Pelvic organ prolapse (POP) is an extremely common women’s health concern that impacts millions of women, yet is often overlooked during routine women’s wellness and pelvic exams. The pelvic floor muscle (pubococcygeus or PC muscle) supports the organs and tissues in the pelvic cavity, and for a variety of reasons becomes weak or damaged, and preventing appropriate support of organs and organ systems, resulting in a variety of symptoms. A rectocele is one of the most common of the 5 types of POP, basically a hernia bulge in the colon, and chronic constipation is the most common rectocele symptom. When fecal matter is caught in the rectal hernia bulge, no amount of fiber is going to move it. Chronic constipation is the daily companion of women with a rectocele.
Women often suffer in silence for years with frustrating constipation, because there is little awareness of POP. According to a National Institutes of Health (NIH) study, Epidemiology and Outcome Assessment of Pelvic Organ Prolapse, based upon vaginal examination, up to 50% of women experience POP. Millions of women suffer with POP symptoms, and rectocele chronic constipation is extremely prevalent. Women who complain to clinicians about chronic constipation are often asked about their diets or exercise regimens, and may be screened for and given diagnostic tests such as thyroid panel, upper/lower GI, or colonoscopy to check for conditions that cause constipation such as under-active thyroid or digestive system disorders. However, POP often evades the screening process because so little awareness of or conversation about POP occurs at patient or practitioner level.

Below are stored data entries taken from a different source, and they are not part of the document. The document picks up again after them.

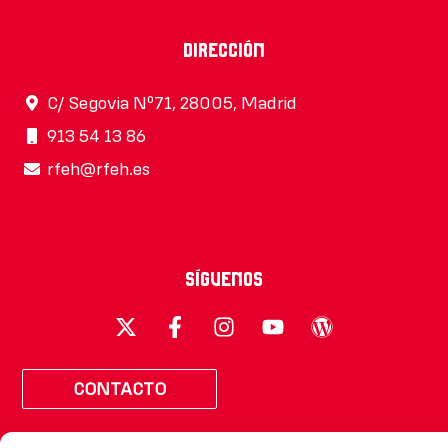
Dirección
C/ Segovia Nº71, 28005, Madrid
913 54 13 86
rfeh@rfeh.es
Síguenos
CONTACTO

Since POP screening does not occur during routine pelvic exams, POP often goes undetected until in an advanced stage. Women who experience chronic constipation should initiate a conversation about pelvic organ prolapse with their gynecologist or primary care clinician.
POP is without a doubt one of the most common and invasive of women’s health conditions. We have a long way to go to increase recognition of rectocele, as well as all types of pelvic organ prolapse. The first step - a very significant step - is increasing POP awareness.